Let’s look at the three most common: IaaS, PaaS, and SaaS.

Infrastructure-as-a-Service (IaaS)

The cloud service provider manages the basic IT infrastructure, such as servers, storage, and networking, in an IaaS offering. This enables the ‘user organization’ to take advantage of the available infrastructure and configure the platform of its choice for application hosting. An IaaS offering includes the following features:

Allows to provision development, staging, and test environments as required
Enables application hosting with on-demand scalability
Offers pre-configured data storage, backup, and recovery
Supports on-demand computing for high-throughput requirements such as big data, machine learning, and other complex simulations

Platform-as-a-Service (PaaS)

PaaS cloud offerings go beyond abstracting the physical computing infrastructure to provide a dynamic, on-demand platform for application delivery, deployment, management, and testing. This enables developer organizations to rapidly develop code and deploy it to production without having to manage infrastructure or set up deployment environments.

Software-as-a-Service (SaaS)

SaaS is by far the most common offering, delivering entire applications over the internet via subscription. The cloud provider will do the following in such offerings:

Host the application code and the underlying infrastructure.
Handle all aspects of its maintenance as per a mutual service level agreement (SLA).

Individual users can then use an endpoint such as an application or browser to access the software service. Google Workspace, Netflix, Dropbox, and YouTube are examples of well-known SaaS applications.

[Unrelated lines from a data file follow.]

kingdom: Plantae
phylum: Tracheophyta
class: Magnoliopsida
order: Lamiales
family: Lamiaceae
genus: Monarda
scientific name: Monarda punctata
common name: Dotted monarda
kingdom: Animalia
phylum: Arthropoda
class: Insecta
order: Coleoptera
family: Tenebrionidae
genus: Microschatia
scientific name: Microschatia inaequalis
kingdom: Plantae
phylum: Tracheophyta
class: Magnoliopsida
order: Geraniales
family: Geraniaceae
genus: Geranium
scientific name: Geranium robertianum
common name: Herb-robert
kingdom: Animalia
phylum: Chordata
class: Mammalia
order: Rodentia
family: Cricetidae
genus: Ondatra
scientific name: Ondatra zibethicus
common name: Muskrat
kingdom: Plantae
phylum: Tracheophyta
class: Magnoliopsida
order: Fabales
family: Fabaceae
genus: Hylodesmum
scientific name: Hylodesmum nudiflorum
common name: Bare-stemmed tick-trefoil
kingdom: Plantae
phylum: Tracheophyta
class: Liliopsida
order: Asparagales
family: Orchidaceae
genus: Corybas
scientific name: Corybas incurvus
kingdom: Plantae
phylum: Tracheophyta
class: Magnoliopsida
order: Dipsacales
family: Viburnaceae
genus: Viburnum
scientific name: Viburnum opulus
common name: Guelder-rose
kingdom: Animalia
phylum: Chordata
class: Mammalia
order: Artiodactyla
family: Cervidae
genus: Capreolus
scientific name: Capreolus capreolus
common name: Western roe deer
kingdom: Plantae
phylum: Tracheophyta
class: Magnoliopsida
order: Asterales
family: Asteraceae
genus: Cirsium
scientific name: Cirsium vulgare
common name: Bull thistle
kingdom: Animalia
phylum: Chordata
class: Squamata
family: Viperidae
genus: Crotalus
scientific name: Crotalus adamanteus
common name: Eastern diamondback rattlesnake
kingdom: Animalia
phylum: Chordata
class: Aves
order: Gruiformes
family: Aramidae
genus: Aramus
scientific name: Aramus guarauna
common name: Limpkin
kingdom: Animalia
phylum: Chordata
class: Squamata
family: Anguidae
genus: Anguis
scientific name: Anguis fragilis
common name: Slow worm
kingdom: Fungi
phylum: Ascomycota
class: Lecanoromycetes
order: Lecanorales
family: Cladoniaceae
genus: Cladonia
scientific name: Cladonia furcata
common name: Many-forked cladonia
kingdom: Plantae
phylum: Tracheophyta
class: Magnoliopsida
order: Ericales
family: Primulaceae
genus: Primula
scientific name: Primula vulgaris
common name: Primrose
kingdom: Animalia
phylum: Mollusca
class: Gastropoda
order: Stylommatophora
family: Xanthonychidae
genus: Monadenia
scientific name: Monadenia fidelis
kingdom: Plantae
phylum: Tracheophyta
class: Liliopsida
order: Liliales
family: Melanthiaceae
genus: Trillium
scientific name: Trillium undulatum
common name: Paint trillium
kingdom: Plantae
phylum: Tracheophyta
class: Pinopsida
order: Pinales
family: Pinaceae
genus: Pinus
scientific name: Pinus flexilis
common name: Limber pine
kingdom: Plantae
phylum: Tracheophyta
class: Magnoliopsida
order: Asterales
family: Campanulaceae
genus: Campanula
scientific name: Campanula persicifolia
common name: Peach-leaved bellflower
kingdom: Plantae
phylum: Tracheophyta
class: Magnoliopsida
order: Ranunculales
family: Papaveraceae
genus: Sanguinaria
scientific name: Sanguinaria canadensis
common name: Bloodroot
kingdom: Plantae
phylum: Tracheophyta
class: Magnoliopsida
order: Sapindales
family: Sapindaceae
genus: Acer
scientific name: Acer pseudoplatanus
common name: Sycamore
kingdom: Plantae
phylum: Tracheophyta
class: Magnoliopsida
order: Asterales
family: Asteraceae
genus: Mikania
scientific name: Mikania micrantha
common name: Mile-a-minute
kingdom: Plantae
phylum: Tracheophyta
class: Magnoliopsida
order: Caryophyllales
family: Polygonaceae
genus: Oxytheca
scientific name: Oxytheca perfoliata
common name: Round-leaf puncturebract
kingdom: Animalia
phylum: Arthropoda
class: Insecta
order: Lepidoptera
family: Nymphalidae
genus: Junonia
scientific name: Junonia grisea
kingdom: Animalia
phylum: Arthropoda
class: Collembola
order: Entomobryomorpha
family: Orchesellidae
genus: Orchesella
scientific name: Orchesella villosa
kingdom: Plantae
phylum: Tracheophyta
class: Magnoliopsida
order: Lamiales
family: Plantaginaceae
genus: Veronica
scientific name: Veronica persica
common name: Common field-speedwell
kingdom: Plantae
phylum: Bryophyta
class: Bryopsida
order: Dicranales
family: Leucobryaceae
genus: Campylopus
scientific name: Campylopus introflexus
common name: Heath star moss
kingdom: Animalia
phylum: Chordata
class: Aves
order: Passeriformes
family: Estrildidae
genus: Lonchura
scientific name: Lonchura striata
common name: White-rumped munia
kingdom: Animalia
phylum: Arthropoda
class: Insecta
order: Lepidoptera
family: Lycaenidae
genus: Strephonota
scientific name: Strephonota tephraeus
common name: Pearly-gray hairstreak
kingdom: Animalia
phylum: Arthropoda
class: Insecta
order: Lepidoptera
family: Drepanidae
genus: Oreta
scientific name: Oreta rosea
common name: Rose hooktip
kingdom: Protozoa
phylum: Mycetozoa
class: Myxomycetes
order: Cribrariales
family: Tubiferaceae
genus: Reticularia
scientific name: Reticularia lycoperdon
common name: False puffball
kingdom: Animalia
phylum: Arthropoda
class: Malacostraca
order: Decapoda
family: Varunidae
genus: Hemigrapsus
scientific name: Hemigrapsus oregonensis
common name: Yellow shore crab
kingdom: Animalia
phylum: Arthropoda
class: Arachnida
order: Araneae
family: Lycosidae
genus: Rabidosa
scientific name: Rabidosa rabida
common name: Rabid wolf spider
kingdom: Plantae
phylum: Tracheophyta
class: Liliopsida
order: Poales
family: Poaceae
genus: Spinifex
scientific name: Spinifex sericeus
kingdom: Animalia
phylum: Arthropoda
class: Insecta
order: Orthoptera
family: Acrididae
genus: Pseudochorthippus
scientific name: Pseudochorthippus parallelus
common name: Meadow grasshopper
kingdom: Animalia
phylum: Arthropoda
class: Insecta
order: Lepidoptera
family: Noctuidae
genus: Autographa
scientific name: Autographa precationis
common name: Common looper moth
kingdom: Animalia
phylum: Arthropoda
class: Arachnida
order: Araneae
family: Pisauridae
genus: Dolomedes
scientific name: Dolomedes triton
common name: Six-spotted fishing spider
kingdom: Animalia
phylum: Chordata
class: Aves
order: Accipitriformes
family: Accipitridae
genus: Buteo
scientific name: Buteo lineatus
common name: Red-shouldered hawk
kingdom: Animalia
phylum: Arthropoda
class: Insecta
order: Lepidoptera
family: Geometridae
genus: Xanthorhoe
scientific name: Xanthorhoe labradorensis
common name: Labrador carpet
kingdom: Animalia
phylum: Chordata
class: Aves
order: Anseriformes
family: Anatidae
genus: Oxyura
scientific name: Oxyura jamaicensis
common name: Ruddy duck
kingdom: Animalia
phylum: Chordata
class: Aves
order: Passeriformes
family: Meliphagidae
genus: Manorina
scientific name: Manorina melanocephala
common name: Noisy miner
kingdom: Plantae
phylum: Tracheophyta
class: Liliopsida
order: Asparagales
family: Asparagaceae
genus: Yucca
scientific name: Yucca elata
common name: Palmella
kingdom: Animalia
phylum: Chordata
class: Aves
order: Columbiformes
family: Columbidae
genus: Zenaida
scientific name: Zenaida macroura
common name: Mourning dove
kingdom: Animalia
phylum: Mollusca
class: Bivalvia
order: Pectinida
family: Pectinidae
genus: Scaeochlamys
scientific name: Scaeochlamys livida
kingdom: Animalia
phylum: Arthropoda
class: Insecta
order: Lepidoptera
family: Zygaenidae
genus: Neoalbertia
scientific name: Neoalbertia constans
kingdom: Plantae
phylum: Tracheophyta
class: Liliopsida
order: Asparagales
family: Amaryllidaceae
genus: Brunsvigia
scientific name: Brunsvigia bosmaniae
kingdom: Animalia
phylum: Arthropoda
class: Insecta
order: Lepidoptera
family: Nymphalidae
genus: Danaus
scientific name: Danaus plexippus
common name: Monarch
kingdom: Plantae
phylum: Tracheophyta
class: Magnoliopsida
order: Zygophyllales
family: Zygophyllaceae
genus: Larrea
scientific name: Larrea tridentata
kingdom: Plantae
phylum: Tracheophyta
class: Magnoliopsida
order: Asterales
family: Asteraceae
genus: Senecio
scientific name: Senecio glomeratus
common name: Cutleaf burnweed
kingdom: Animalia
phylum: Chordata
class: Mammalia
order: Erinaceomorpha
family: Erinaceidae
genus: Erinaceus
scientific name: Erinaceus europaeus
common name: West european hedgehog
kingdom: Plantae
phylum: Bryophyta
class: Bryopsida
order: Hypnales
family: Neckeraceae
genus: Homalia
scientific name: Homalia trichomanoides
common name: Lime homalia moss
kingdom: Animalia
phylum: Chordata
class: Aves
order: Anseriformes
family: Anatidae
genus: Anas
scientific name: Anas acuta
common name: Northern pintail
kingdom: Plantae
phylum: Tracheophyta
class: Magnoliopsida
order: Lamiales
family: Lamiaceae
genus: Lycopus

Cloud computing deployment strategies

With a steady rate of adoption, various types of cloud computing strategies have evolved to meet the needs of various use cases. There are three common methods for setting up a cloud infrastructure.

Public cloud

One of the most popular deployment strategies due to its ease of management and cost savings. Third-party service providers own and operate data centers in a public cloud, delivering computing resources over the internet. Among the most popular public cloud platforms are:

Amazon Web Services (AWS)
Microsoft Azure
Google Cloud Platform (GCP)

Private cloud
A single organization purchases/configures data center resources to be managed and maintained on private networks. Private clouds can either be:

Physically hosted on self-managed data centers
Remote servers managed by third-party service providers
Though the efforts and cost towards managing a private cloud are considerably higher than a public cloud, organizations that deal with sensitive data or niche domains that cannot avail a third-party service commonly opt for a private cloud deployment model.

Automation and orchestration technologies are used to bind together public and private clouds deployment models for the sharing of data and applications. Businesses typically use hybrid clouds to improve flexibility, access more deployment options, enforce security and compliance, and optimize existing infrastructure.

Benefits of shifting workloads to the cloud
Though use cases differ for different organizations, following are some of the most commonly known benefits of adopting a cloud service:

Cost optimization. With cloud computing, organizations eliminate the capital expenses of purchasing and configuring computing infrastructure, the personnel and costs of running on-premises data centers.
Speed. Cloud computing platforms offer services on-demand, allowing services to be deployed and applications to access production scale resources within minutes of deployment.
Scalability. The ability to scale up resource capacity rapidly is one of the prime benefits of leveraging the cloud. This allows an organization to provision resources based on demand spikes while keeping operating expenses low.
Enhanced application performance. By deploying services on globally distributed Content Distribution Networks (CDNs) and efficient load balancing mechanisms, a cloud deployment enables high availability and workload performance.
Reliability. Cloud computing also simplify data backup and disaster recovery, thereby assuring business continuity. Additionally, by leveraging innovative monitoring and storage strategies, cloud-based stateful workloads are considered much more resilient and reliable than those running on a monolith framework.